‘The Sea Shell’ by Osama Alomar
Read it here in about 1 minute (there are two flash stories on the page – scroll down for ‘The Sea Shell’).
Thinking about use of narrative point of view…
This magical little flash story features an unnamed man walking down a beach in an unnamed land, and finding a sea shell.
The story opens with an omniscient narrator switching between describing the man’s actions (‘He was walking’; ‘He bent down’), and aligning to his point of view (‘enjoying his yearly vacation’; ‘meditating’ on the beauty of sea).
The combination of minimalist language and structure to tell, and sudden, unexpected maximalist descriptions to show, is effective at depicting the man’s wonder at the beauty of nature.
For example, all of the sentences, save one, begin with a pronoun, and most have a verb as the second word (‘He was / He bent / It was / He put / He felt /He wished’). But the sentences move like waves lapping on the shore, with some shorter, and some longer, reaching higher, further in the sand, and becoming more maximalist: ‘ It was a big shell.’; ‘the golden pearls embedded in the creases of the waves far out to sea beneath a sun held up by ecstatic joy.’ The man cannot help but be captivated by the beauty he sees, which renders him poetic.
Here, alliteration mimics the echo of the seashell: ‘enjoy the enchanted echo of the wave’.

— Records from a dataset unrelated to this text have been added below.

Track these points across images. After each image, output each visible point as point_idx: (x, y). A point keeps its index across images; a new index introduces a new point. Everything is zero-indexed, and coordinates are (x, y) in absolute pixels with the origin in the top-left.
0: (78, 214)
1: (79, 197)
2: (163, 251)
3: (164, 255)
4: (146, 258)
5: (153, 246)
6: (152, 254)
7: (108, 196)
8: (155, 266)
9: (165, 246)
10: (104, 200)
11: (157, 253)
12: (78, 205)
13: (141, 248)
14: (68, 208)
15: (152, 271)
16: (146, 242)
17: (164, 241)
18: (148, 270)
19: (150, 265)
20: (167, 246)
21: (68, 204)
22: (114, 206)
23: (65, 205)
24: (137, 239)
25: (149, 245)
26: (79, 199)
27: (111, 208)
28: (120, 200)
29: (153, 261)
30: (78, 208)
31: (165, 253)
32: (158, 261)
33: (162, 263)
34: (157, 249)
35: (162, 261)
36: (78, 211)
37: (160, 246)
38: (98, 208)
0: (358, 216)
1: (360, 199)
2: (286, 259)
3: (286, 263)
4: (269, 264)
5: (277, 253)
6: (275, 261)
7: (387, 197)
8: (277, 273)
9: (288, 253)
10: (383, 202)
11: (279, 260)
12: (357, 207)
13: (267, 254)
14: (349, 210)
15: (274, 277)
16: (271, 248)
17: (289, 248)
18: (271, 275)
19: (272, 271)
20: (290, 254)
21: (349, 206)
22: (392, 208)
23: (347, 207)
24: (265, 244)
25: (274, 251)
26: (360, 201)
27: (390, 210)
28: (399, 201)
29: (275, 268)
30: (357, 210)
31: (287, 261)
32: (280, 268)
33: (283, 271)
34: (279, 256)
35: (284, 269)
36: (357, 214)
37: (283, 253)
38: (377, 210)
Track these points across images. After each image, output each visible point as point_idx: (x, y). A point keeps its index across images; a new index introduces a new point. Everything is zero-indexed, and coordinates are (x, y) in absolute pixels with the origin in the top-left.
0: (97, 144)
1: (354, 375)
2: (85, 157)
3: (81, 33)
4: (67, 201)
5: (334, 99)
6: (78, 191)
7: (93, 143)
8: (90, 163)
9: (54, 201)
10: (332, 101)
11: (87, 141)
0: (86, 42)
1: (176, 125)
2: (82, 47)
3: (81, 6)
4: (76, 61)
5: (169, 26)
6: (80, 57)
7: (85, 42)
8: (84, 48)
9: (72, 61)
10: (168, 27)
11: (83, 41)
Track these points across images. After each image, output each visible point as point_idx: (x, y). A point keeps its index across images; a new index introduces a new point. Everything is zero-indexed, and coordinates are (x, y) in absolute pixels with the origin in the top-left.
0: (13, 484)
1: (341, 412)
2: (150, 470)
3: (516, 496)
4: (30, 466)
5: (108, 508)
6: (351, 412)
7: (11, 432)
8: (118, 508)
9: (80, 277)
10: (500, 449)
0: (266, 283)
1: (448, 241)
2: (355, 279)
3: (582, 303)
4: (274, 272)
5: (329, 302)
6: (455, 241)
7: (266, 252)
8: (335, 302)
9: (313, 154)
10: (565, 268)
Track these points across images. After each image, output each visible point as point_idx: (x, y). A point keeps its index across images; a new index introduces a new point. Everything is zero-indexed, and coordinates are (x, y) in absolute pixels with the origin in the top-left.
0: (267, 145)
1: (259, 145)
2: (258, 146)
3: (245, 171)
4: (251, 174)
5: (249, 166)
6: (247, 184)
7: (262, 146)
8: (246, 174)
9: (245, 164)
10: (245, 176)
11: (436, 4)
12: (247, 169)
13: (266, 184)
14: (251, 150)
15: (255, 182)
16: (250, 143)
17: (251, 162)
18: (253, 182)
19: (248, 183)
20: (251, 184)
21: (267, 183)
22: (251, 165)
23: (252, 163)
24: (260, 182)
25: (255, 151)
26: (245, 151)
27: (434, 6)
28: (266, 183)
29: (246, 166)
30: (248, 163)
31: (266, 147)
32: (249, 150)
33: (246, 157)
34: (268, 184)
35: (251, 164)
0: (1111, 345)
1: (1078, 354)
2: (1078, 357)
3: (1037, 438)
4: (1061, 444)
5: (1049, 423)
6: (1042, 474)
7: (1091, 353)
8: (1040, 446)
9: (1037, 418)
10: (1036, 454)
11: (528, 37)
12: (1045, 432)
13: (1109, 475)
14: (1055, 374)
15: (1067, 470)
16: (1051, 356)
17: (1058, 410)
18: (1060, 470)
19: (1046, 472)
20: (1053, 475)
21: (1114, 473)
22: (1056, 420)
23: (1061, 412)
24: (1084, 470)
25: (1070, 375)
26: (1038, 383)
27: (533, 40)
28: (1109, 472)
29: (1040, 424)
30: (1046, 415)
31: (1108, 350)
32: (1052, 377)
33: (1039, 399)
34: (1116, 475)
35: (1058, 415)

Then, mid-paragraph, we switch without warning, and the omniscient narrator aligns to the female shell’s point of view. Now, we have a long sentence containing multiple clauses – an overwhelming list of the pain the man causes the shell by holding her to his ear, because, in a wonderful twist, while the man hears the sea, the shell hears the pain in his soul. The author is Syrian, and based on what the shell experiences, we can count this story as a subtle piece of protest writing: ‘the wailing of the tortured, the cries of mothers who had lost their children, the tears of orphans’.
The final sentence continues this switch, as the man throws the shell back in the water: ‘She dove excitedly into the depths… and he returned to his sea.’ – the man is released, into his sea, as it were, and the shell is released into hers.
This story is beautiful. I’ll be looking out for more of Alomar’s work in future.